What to produce: Only the lines below starting at the one that contains "23 Kasım 2012" and ending at the one that contains "https://jemto.pl/" are to be reproduced, exactly and with both ends kept.

Top of Available data

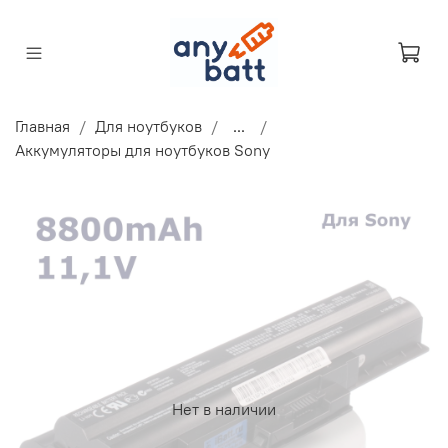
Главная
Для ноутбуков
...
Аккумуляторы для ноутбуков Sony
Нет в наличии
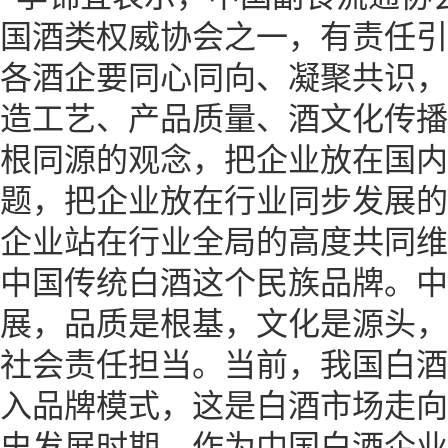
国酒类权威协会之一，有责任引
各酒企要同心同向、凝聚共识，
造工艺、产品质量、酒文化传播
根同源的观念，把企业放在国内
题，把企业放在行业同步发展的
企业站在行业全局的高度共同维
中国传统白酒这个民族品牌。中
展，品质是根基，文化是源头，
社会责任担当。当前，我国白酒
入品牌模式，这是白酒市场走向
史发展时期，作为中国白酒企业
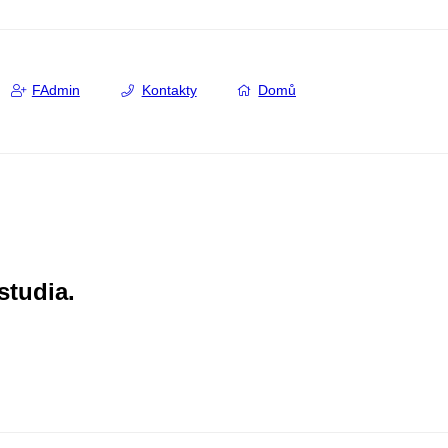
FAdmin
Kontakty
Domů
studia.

Bottom of Available data
Top of Available data

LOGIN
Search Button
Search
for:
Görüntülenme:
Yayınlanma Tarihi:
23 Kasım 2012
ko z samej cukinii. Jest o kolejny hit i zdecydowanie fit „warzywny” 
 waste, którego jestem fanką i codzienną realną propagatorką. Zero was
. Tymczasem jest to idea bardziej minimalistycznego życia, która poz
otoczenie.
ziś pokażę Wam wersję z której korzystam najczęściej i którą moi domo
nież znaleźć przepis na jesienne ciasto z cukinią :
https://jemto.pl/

Bottom of Available data

Response to this exercise:
23 Kasım 2012
ko z samej cukinii. Jest o kolejny hit i zdecydowanie fit „warzywny” 
 waste, którego jestem fanką i codzienną realną propagatorką. Zero was
. Tymczasem jest to idea bardziej minimalistycznego życia, która poz
otoczenie.
ziś pokażę Wam wersję z której korzystam najczęściej i którą moi domo
nież znaleźć przepis na jesienne ciasto z cukinią :
https://jemto.pl/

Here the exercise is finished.